The leftmost password may be able to be produced from memory alone and uses simple character substitution and padding to disguise its origin. This would be convenient to use as the user would simply reconstruct the password from memory when needed and it would eliminate the risk of maintaining a physical or digital copy that could be stolen. However, because of the dictionary word origin, the password is highly vulnerable to a rule-based dictionary attack. The password holder could further strengthen the password with more customization but as the number of modifications increase it will have to be recorded and the convenience of memorization will be lost.
In contrast, the rightmost password is virtually random and is much more resiliant to attack. However, due to limitations of memory this password will likely need to be recorded digitally or physically and that introduces two types of risk; the first is the possibility that the plaintext copy can be stolen, and the second is that the password could be lost resulting in the user being unable to access the account.
The Role Of Human Memory To Password Effectiveness
Everyone is aware of the challenge of remembering passwords. However the challenge is only becoming greater as increasingly better equipped adversaries and sophisticated password-recovery tools force the public to use even more complex passwords to achieve a reasonable degree of protection. In fact, in a recent Microsoft sponsored study recognizing the practical tradeoff of password strength and "usability" it was suggested that the optimum strategy for individuals is to use weak passwords for most of one's accounts and strong passwords for a few one might have a chance of remembering. While there are numerous problems with such a recommendation it does underscore the importance of convenience to password security in a practical setting. Moreover, we are soon approaching a point where passwords that offer meaningful protection are beyond most people to remember.
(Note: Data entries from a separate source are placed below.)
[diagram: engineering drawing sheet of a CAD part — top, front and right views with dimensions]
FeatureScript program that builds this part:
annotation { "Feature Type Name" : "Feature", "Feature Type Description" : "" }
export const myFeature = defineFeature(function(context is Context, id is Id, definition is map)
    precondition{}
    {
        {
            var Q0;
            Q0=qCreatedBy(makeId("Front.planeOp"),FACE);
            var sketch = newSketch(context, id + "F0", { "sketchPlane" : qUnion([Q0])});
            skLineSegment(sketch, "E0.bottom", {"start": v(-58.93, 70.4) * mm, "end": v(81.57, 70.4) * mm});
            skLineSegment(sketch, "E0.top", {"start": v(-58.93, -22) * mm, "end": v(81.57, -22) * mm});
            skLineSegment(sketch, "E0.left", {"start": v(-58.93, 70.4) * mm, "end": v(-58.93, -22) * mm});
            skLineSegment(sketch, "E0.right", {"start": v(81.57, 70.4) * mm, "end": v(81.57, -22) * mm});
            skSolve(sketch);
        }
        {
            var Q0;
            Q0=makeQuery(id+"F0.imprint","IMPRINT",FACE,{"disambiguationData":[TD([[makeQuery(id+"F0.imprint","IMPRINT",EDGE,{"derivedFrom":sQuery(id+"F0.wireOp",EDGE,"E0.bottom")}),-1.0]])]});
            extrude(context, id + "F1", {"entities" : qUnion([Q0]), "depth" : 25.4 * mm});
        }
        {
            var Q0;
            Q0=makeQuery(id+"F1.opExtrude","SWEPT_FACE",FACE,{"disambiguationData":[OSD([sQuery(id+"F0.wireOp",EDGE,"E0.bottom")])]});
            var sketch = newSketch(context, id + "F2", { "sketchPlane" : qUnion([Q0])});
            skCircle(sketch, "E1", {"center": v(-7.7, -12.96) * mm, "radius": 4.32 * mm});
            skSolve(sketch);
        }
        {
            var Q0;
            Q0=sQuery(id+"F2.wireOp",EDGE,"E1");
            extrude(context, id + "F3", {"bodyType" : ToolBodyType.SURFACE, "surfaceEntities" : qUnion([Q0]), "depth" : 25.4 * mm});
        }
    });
This is especially true when one has many passwords.
The Case For Dynamic Password Generation
Dynamic password generation is designed to be memory-friendly. Instead of the traditional approach of creating complex passwords and forcing one to memorize them, dynamic password generation begins with what one remembers well and produces complex passwords from that using a software application. Using this approach the resulting password can be far more complex than the inputs due to the nature of the algorith. Suitably done it should be not be feasible to use the password to derive the inputs that produced it. Use of deterministic approaches will require consistency to reproduce the desired results.
The Case For Password Managers
The promise of password managers is attractive. As a comprehensive password management tool one can produce, store and transmit passwords to select online sites that support the appropriate APIs. Since the passwords are intended to be encrypted and digitally stored the passwords themselves can be long & complex. The convenience of managing multiple passwords with a single tool increases as the number of password one has grows.
A downside to password managers is that they are vulnerable to being a single-point-of-failure and can potentially produce a catastrophic situation of surrending all of one's passwords to an adversary. This situation could arise in one of several ways; when the password manager's plaintext master-password is captured and the attacker uses it go gain access to the stored passwords, or if an attacker exploits a vulnerability in the software that surrenders all the stored passwords.
Also password managers are not designed to transmit passwords to categories of password protected resources such as encrypted boot drives and file and disk encryption systems. Users of these tools will need an alternate password scheme.